Problem statement: The lines to copy run from the one containing "left hip: (549, 529, -4)" to the end of the listing. Please write them out exactly, minus the pictures.

Extracted data:
######
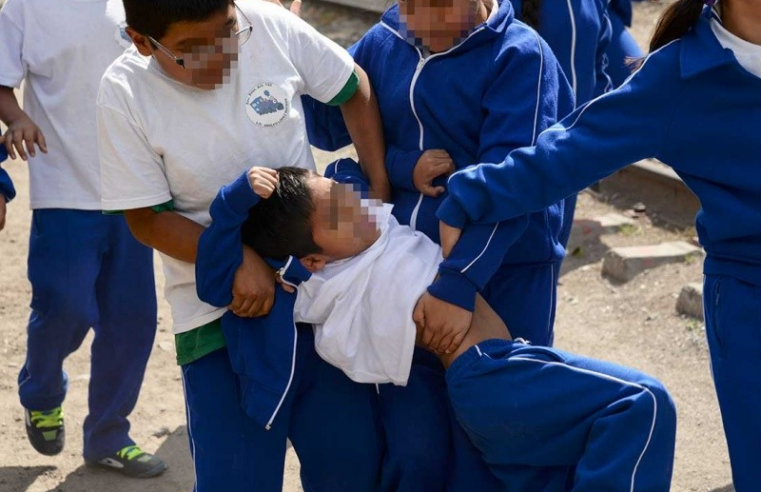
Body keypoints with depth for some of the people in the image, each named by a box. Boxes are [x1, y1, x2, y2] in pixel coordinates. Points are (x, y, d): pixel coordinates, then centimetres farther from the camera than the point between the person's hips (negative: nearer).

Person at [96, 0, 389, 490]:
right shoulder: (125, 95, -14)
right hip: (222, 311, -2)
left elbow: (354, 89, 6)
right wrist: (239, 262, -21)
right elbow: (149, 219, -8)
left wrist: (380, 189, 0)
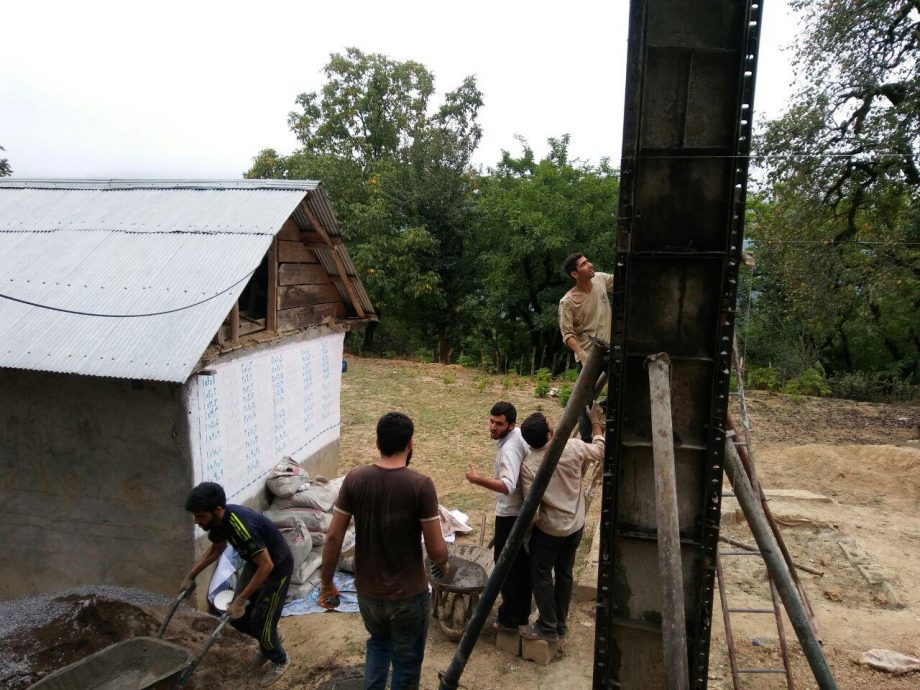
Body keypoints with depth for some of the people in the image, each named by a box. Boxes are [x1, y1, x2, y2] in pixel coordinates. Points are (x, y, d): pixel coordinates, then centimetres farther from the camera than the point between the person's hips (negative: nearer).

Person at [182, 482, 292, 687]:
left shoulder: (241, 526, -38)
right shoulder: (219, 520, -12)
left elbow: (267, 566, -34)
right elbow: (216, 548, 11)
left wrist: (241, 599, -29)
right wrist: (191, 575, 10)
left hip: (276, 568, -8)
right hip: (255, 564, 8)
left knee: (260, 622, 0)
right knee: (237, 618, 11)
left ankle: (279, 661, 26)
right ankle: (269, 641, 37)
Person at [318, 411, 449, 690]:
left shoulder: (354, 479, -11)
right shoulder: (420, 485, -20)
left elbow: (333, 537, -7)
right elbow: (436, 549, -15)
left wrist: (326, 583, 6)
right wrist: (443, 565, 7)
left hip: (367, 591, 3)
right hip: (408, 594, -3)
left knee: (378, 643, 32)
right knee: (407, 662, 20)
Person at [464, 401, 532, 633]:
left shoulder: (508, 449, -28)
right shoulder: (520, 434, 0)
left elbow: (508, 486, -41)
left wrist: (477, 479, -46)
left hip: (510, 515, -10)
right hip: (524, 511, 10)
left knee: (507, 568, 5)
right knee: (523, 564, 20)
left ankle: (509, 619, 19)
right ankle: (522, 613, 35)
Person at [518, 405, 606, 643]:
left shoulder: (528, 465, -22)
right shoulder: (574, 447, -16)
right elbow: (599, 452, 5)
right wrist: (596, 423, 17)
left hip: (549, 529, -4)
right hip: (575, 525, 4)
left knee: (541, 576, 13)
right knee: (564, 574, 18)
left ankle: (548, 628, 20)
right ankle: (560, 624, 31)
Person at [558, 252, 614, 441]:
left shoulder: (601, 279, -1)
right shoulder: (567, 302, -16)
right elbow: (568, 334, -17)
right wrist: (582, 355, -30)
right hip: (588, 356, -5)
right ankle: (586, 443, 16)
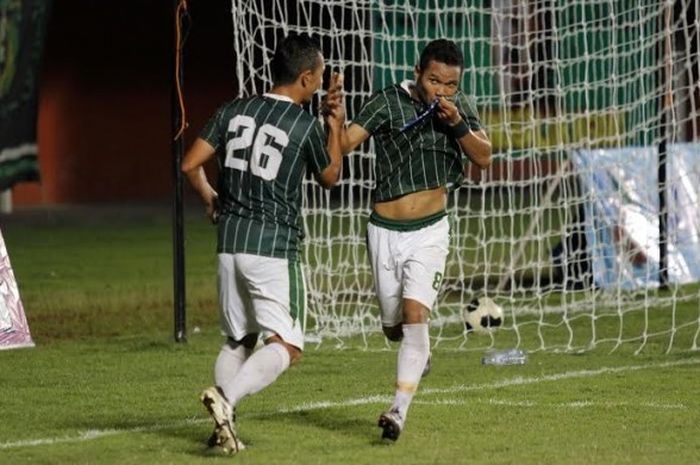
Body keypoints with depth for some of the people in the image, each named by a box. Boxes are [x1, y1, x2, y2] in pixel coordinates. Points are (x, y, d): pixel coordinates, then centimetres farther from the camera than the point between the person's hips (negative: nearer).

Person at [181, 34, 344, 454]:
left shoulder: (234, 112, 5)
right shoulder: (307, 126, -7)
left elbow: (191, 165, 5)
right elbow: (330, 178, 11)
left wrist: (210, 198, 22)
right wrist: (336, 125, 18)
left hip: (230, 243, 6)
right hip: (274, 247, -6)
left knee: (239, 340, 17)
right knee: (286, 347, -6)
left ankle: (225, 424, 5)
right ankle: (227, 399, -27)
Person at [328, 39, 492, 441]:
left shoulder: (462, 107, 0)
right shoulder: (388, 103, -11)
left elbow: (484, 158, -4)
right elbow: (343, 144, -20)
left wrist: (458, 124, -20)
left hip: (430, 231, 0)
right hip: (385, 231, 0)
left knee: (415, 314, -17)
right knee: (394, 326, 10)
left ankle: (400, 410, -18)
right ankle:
######
Answer section:
left hip: (549, 529, -4)
right hip: (575, 525, 4)
left knee: (541, 576, 13)
right knee: (564, 574, 18)
left ankle: (548, 628, 20)
right ankle: (560, 624, 31)
Person at [558, 252, 614, 441]:
left shoulder: (601, 279, -1)
right shoulder: (567, 302, -16)
right elbow: (568, 334, -17)
right wrist: (582, 355, -30)
right hip: (588, 356, -5)
right ankle: (586, 443, 16)
Body keypoints with depth for some of the people in the image, each named by a box. Boxes are [x1, y1, x2, y2] in pixel coordinates. Points are (x, y, d): pixel coordinates, then centimetres farther from the camera than the point between the person's hips (negative: nearer).

Person at [181, 34, 344, 454]:
left shoulder: (234, 112, 5)
right shoulder: (307, 126, -7)
left elbow: (191, 165, 5)
right elbow: (330, 178, 11)
left wrist: (210, 198, 22)
right wrist: (336, 125, 18)
left hip: (230, 243, 6)
right hip: (274, 247, -6)
left knee: (239, 340, 17)
right knee: (286, 347, -6)
left ankle: (225, 424, 5)
right ankle: (227, 399, -27)
Person at [328, 39, 492, 441]:
left shoulder: (462, 107, 0)
right shoulder: (388, 103, -11)
left elbow: (484, 158, -4)
right elbow: (343, 144, -20)
left wrist: (458, 124, -20)
left hip: (430, 231, 0)
right hip: (385, 231, 0)
left knee: (415, 314, -17)
right knee: (394, 326, 10)
left ankle: (400, 410, -18)
right ankle:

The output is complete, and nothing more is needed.